For those interested in IAS history, the archive describes a history of the years 1930-50 there which was commissioned, but not published since Oppenheimer felt it “portrayed the Institute in a less than flattering light.” A copy of this document is however now available from the IAS here and here.
It was always my suspicion in graduate school that George Gamow, Hans Bethe and Eugene Wigner were “second tier”:)) Wow! I can’t imagine having those kinds of accomplishments and not being considered enough.
Did Weyl write about Siegel in a separate memo? I was just reading by chance the MathOverflow question https://mathoverflow.net/questions/111519/why-might-andr%C3%A9-weil-have-named-carl-ludwig-siegel-the-greatest-mathematician-of
I imagine the IAS was a very peaceful place to work in those days, since it was still quiet and pleasant when I was there in the 1990s. Was it much smaller?
liuyao,
It looks to me as if they were planning on offering a position to Siegel, that this list was a “comparison” list, the kind of thing hiring committees put together to justify why the person they have agreed on is the best available.
Kea,
Yes, I think in the 3os and 4os the IAS was a much smaller place, even more peaceful than now.
Reading that memo, Pauli is used as a comparison benchmark but is apparently out of consideration. Bohr is listed, despite being described as unobtainable. So, had they already asked Pauli and he’d declined? Anyone know the story there?
Douglas Natelson,
I think Pauli was already at the IAS at this time (he was there 1940-6).
Ahh. That’d do it. I didn’t remember he’d been there despite reading the recent biography, and I was too lazy to check. Thanks.
Weyl’s memo is an eye-popping document—possibly the most distinguished group of people in the history of the world, ever to have been straightforwardly ranked and evaluated as potential hires.
My friend Bob Jantzen, a relativist at Villanova, spent untold hours turning the typed pages of the Oral History of Mathematics at Princeton in the 1930’s into HTML. He did this for free, having been a graduate student of Abe Taub’s at Berkeley.
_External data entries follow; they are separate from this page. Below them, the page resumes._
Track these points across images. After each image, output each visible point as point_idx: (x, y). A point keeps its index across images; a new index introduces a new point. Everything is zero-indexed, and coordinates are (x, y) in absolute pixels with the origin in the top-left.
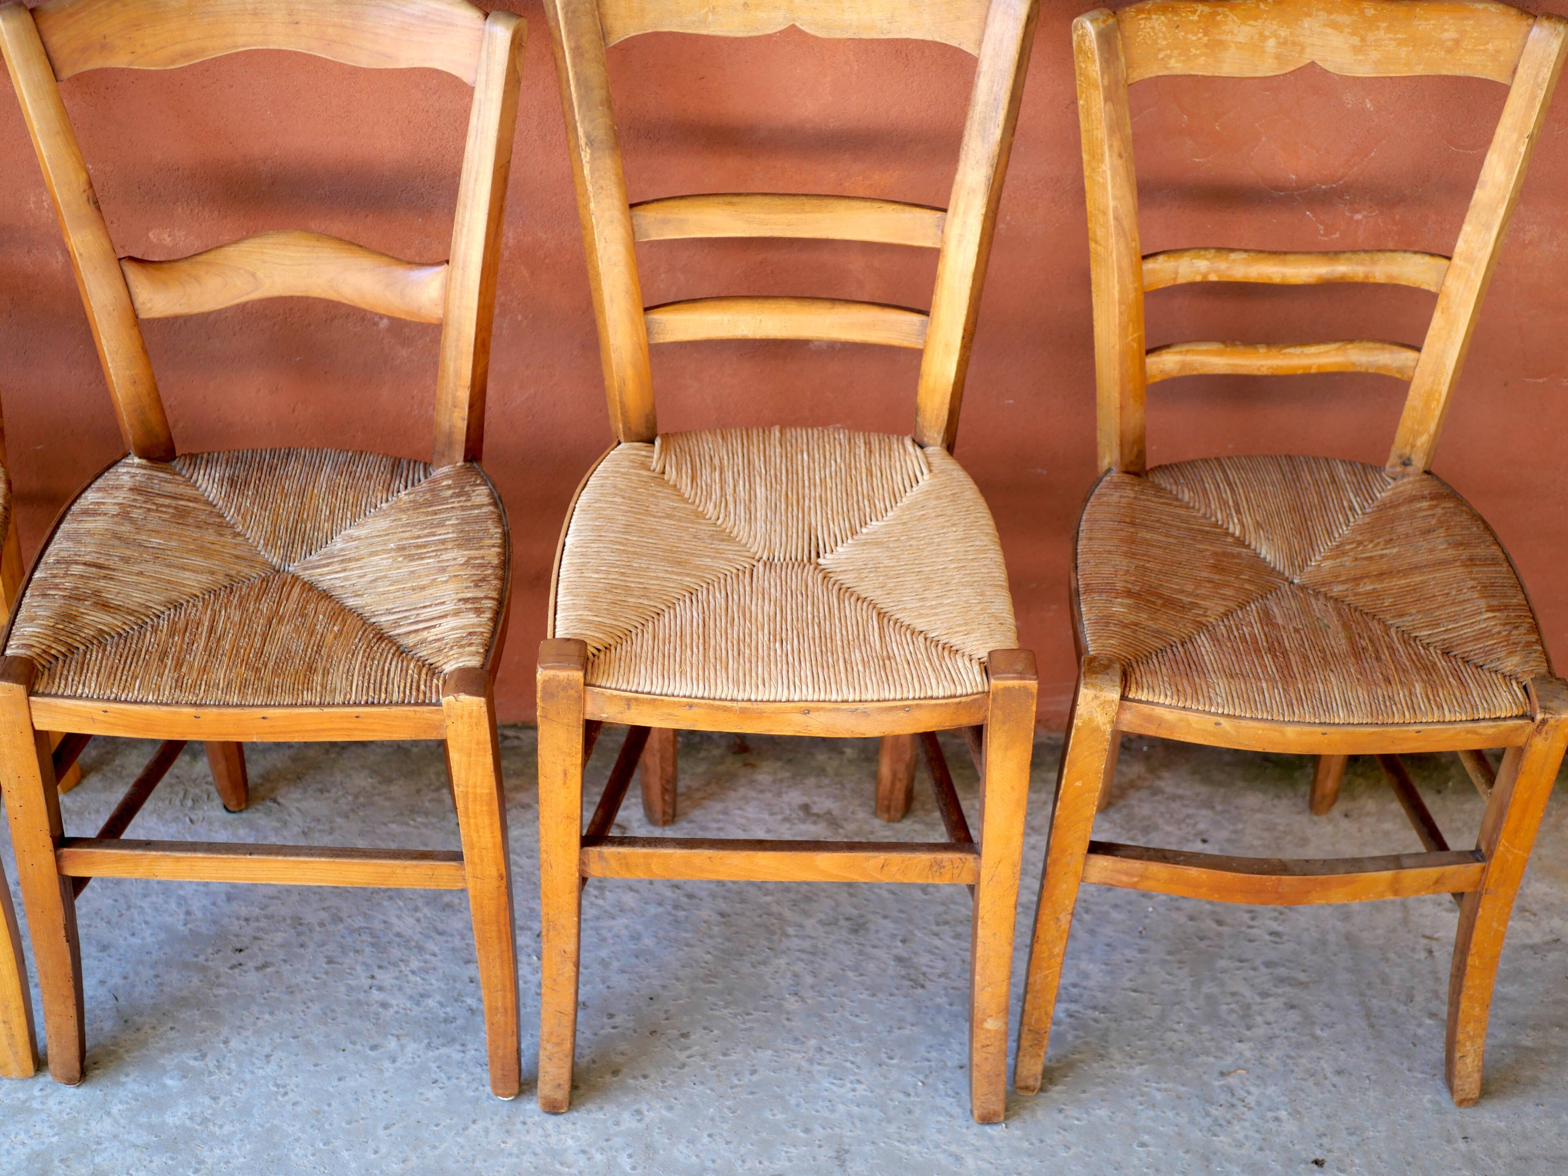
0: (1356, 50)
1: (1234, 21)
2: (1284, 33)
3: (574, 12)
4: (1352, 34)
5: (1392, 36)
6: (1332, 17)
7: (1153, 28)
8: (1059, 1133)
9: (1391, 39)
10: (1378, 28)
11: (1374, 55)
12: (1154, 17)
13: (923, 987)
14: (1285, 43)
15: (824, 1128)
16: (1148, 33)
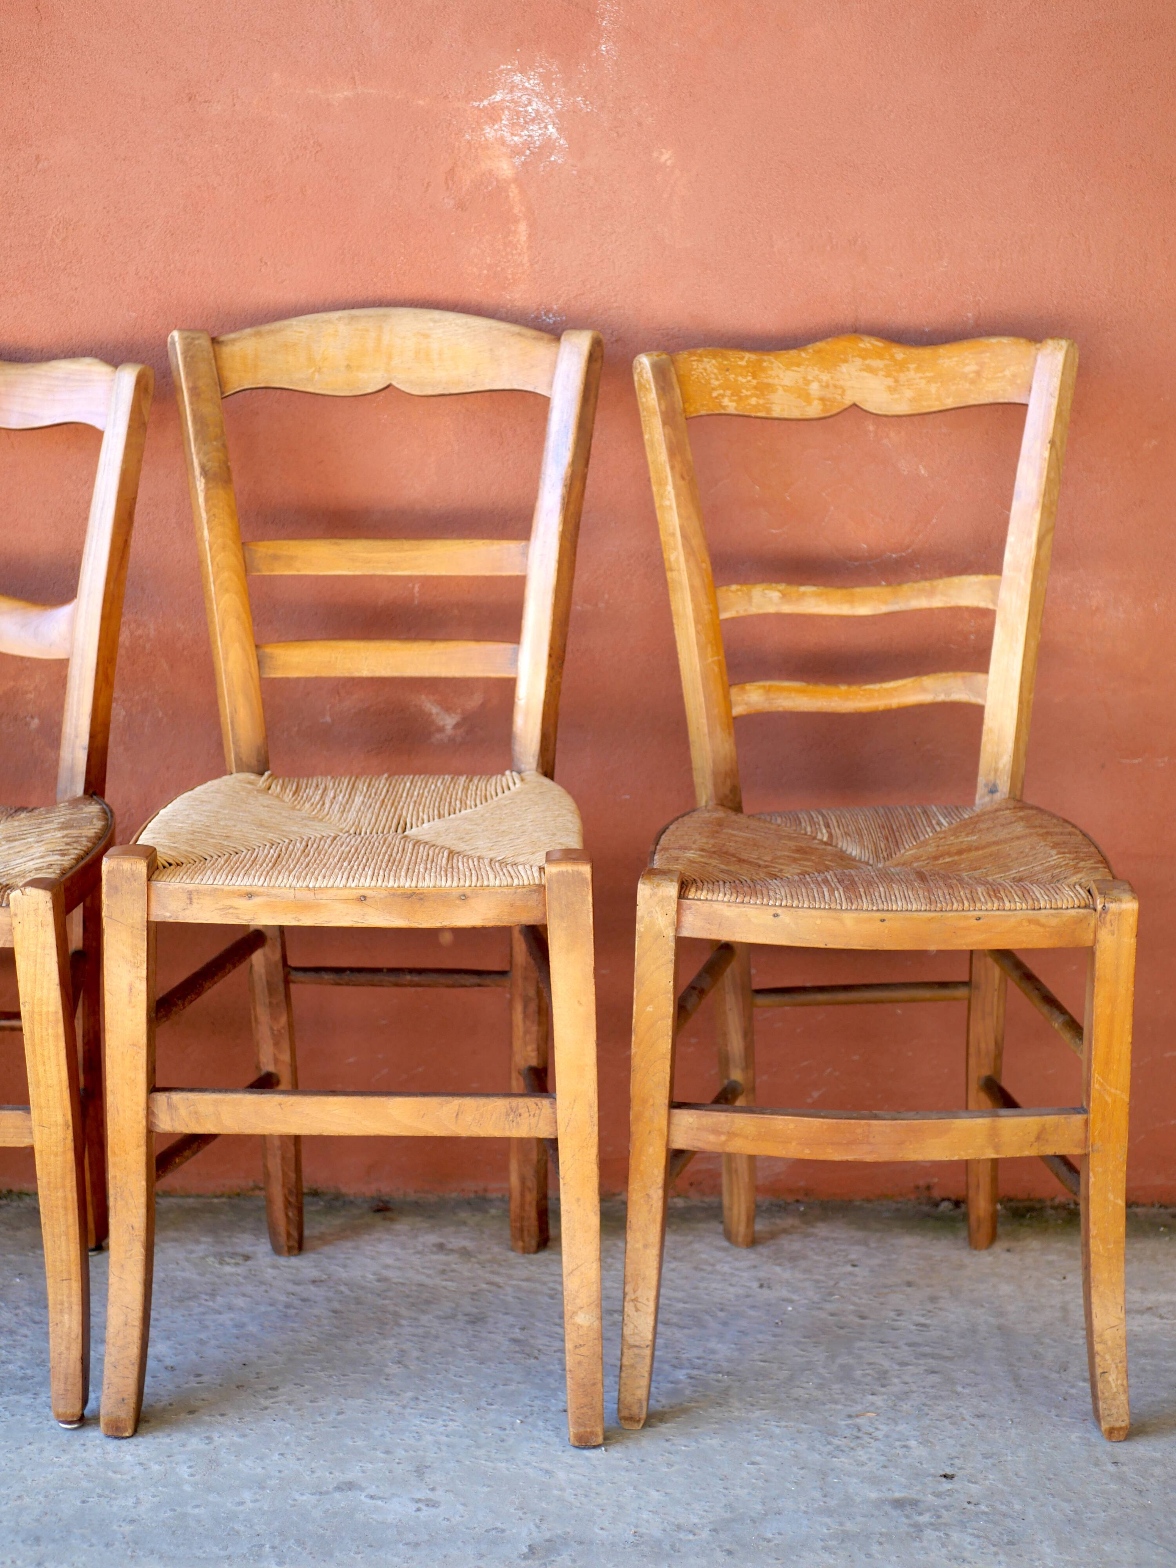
0: (891, 389)
1: (779, 368)
2: (825, 377)
3: (192, 357)
4: (887, 376)
5: (920, 375)
6: (867, 362)
7: (705, 369)
8: (662, 1455)
9: (921, 378)
10: (908, 369)
11: (909, 394)
12: (705, 360)
13: (536, 1358)
14: (827, 386)
15: (406, 1451)
16: (701, 373)
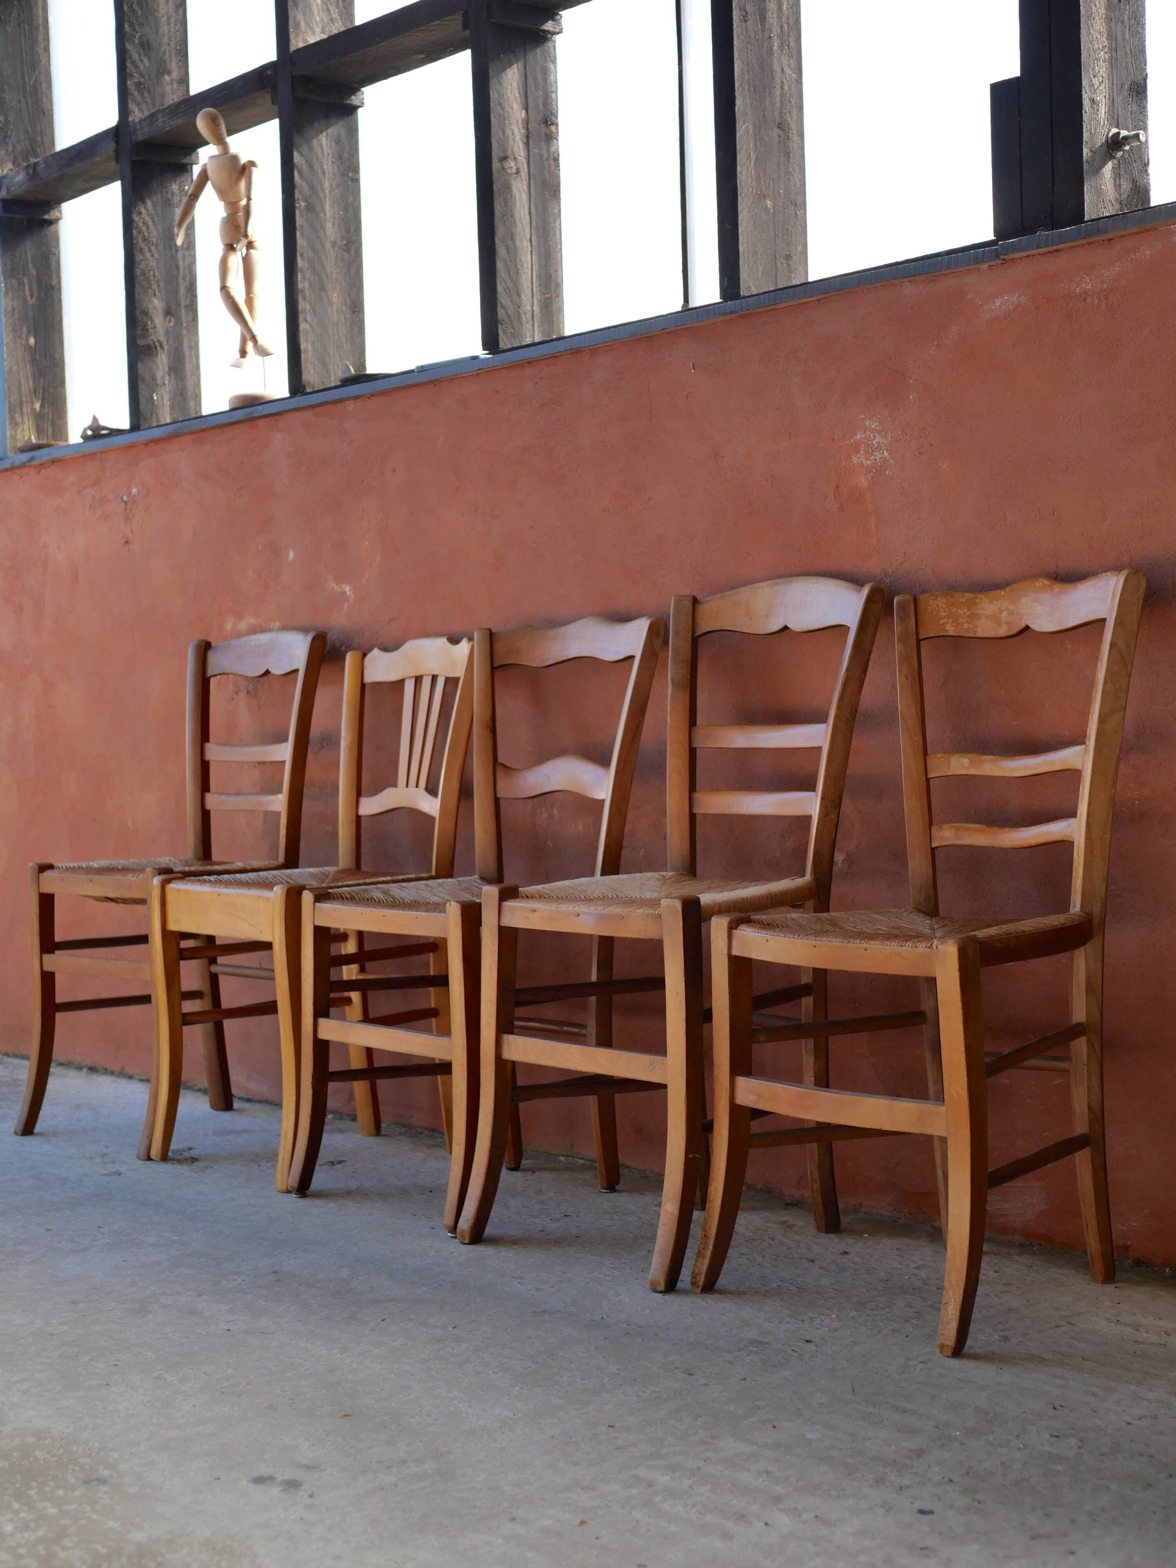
0: (1049, 614)
1: (986, 603)
2: (1011, 607)
4: (1048, 604)
5: (1066, 602)
6: (1038, 595)
7: (937, 605)
10: (1059, 600)
11: (1058, 617)
14: (1013, 614)
16: (935, 608)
If you bump into him at a GR conference, and you like the web site (and how can you not??), you should buy him a glass of a good Italian wine.
As an undergraduate at Princeton in physics (thanks, David!) who took a lot of extra math, I never knew any of this interesting history. Ironically today’s math dept at Princeton seems to have no interest in why it became a powerhouse of American mathematics, you will find no link to its history or this website on the department website. Not even the university itself could find a place in its archives to retain the website it held for more than a decade surrounding the original oral history project, a website that I created to give context to that project, through many articles which filled in the details before and after the project. It is filed in web archives so that I cannot update it I am guessing, since I have still not made contact with the chief archivist Dan Linke who has always been very cooperative and who apparently saved the website from oblivion when a reorganization of the university archives orphaned it. He must have posted it in these web archives. Perhaps someone can explain how that site works? I was originally motivated by the fact that only a few paper copies of this oral history project existed unknown to most of the academic community, and the time at Y2K was ripe to transfer it to the internet, which I did as a public service. I emailed the author of the recent PAW article but got no response. I will try again.